Shaky cam, ahoy!

Seriously, I saw this movie a few years ago. It was called The Blair Witch Project.
Cloverfield tells the story of a group of friends who are living it up in Manhattan, celebrating one friend’s new job in Tokyo when something goes horribly wrong in the city. Things start blowing up and buildings come crashing down, and the group of friends rushes into the street to see a glimpse of a large monster doing its best Godzilla impersonation. From there, the rag tag group has to survive crazy obstacles to survive, including their own stupidity.
What amazes me about Cloverfield is how thoroughly unappetizing fare it is. What should have been buttery, popcorn fun is just plain gross.
Any movie like this, you should actively care about the survival of the main characters. The idea of the introduction to our scrappy bunch of survivors is by showing them at a party, where it’s painfully evident that they’re shallow, self-absorbed types who have some randomly interspliced love problems to keep things predictably interesting, in a way. So, right from the get go, you think to yourself, “Right…I should care…why?”
That’s a problem. Oh, and they have crap taste in music, which certainly doesn’t help matters any.
And when the big bad monster starts destroying New York skyscraper by skyscraper, the conversation descends into less of “Dude! Bro! MAN!” and more into, “AIIIIIEEEEEEEEEE, OHMIGOD OHMIGOD OHMIGOD” for thirty minutes straight.
Me: “AIEEEEEEEEE. When are you all going to die? Hurry up. I’ve got another terrible movie waiting to be watched.”
Then the little monsters that spawn from the big monster come out, and the characters make the most infinitely stupid decision imaginable – head into the subway tunnels. They get picked off, one by one, in a grueling testament to my patience and ability to grind my teeth into a fine powder. By the time one dies via stomach explosion, it’s easily apparent that everyone is going to die.
Oh, wait. There’s still another 45 minutes left to the movie. Filler time.
So the characters are left zig-zagging around Manhattan, trying to rescue a friend and board a helicopter, and you get a subtle, Jason-esque “Gotcha!” moment, where the remaining survivors believe they’re free and then are pretty much bitchslapped by the monster into Central Park.
At the end of the film, you’re left with two characters professing their love before Central Park and the rest of Manhattan is carpetbombed to destroy the monster.
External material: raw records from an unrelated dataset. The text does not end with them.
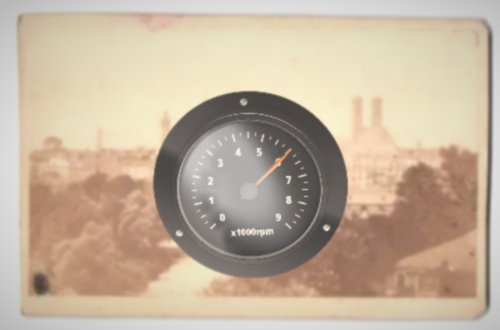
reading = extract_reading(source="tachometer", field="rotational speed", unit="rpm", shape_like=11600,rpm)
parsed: 6000,rpm
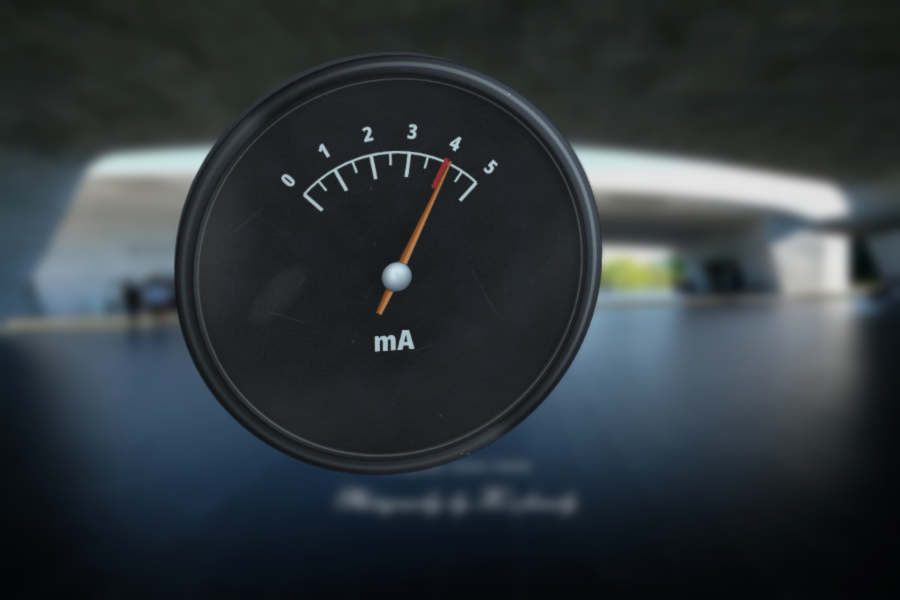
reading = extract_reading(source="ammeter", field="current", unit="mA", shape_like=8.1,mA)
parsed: 4,mA
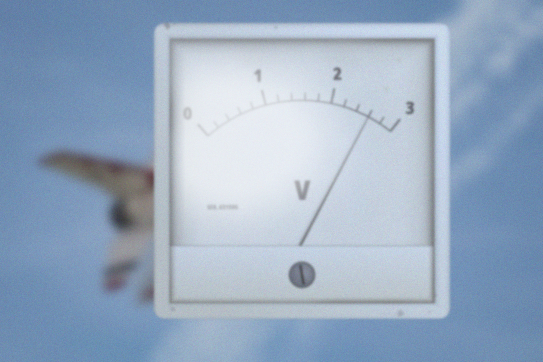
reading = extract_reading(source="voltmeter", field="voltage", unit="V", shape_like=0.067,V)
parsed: 2.6,V
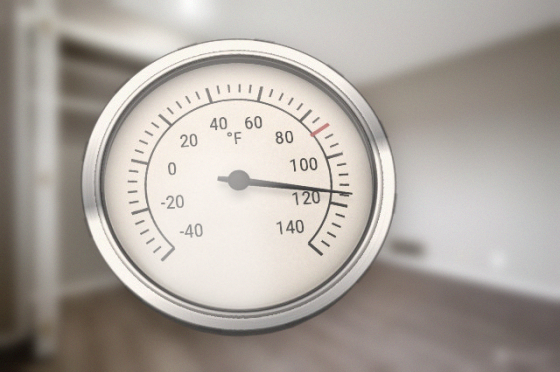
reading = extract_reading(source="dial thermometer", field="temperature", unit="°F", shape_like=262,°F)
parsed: 116,°F
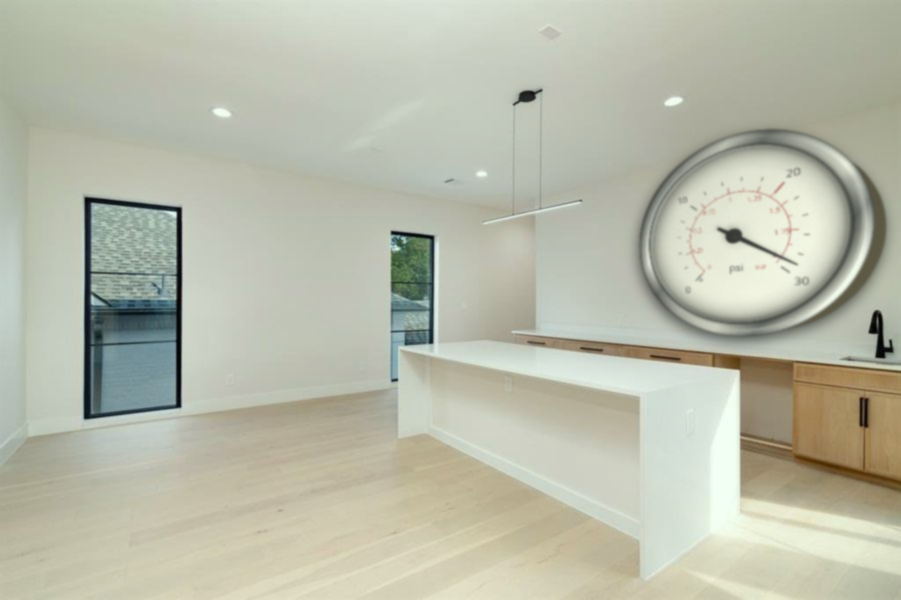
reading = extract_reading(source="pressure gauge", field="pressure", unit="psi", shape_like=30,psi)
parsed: 29,psi
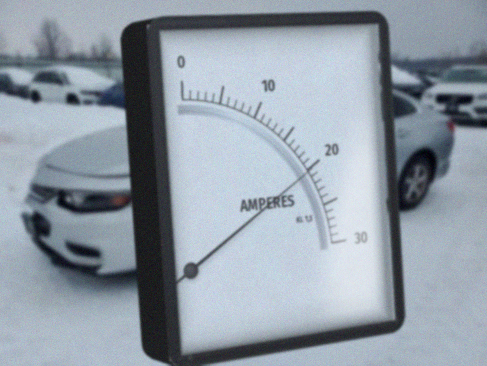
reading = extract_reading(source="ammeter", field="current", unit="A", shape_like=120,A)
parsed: 20,A
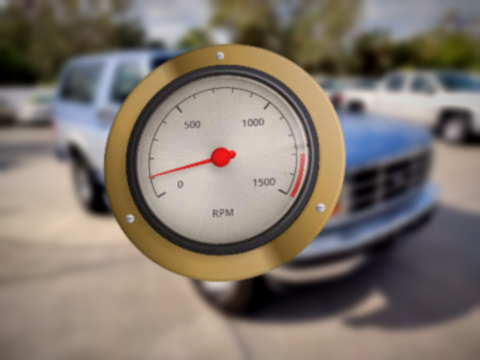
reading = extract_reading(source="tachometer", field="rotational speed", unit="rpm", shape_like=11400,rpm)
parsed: 100,rpm
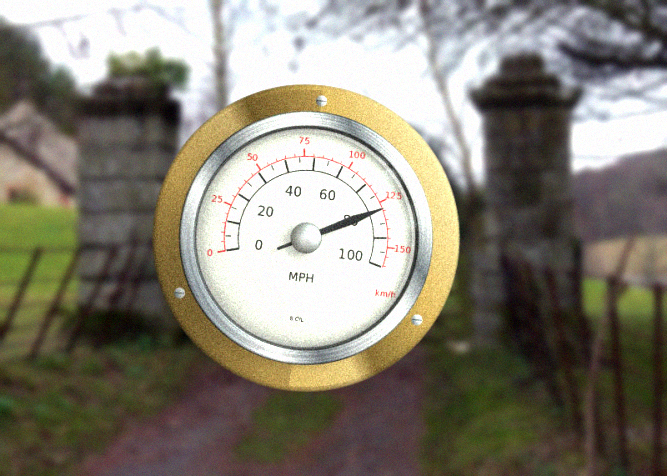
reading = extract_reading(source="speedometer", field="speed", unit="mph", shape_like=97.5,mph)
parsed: 80,mph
Fun!
I was actively cheering for the monster to win by the end (“Go, big grey thing, GO!”). That’s how shallow and single-layered these characters are; the dumb guy is dumb, the best friends truly ARE in love, and the nasty, bitchy outsider is … nasty and bitchy.
Not a moment of it is really, truly terrifying. If you could get a good visual lock on what’s going on, that would certainly help. Most of the movie is set at night from the perspective of a handheld camcorder, so it’s not exactly easy to make out what’s going on. Further, this whole “civilian footage” thing would be infinitely more appealing to me had we not already seen this for The Blair Witch Project.
Now, I’m not a professional – I have no film degree, no (real) writing experience, no great depth or understanding of film criticism in general. I watch movies and I write about the impressions I get. After 1,400 plus movies, I think I can honestly say that if your story really blows, your movie is going to really blow. They do a lot of things right: minimal shots of the monster to heighten tension, using the whole shaky-cam shot by a Real!Person! effect to create confusion and chaos, and so on and so forth. But the general outline of the plot doesn’t feel good to me; it feels weak and like the monster should be the star attraction, but it’s really not.
The problem is that to make an effective movie like this, you have to have something to care about. We’ve all seen monster movies before; we’ve all seen New York Gets Destroyed movies before. Hell, we all saw big chunks of New York get destroyed in real life. The trick is that you have to make it feel fresh to feel scary. There’s nothing new or exciting about Cloverfield whatsoever, aside from some intelligent marketing.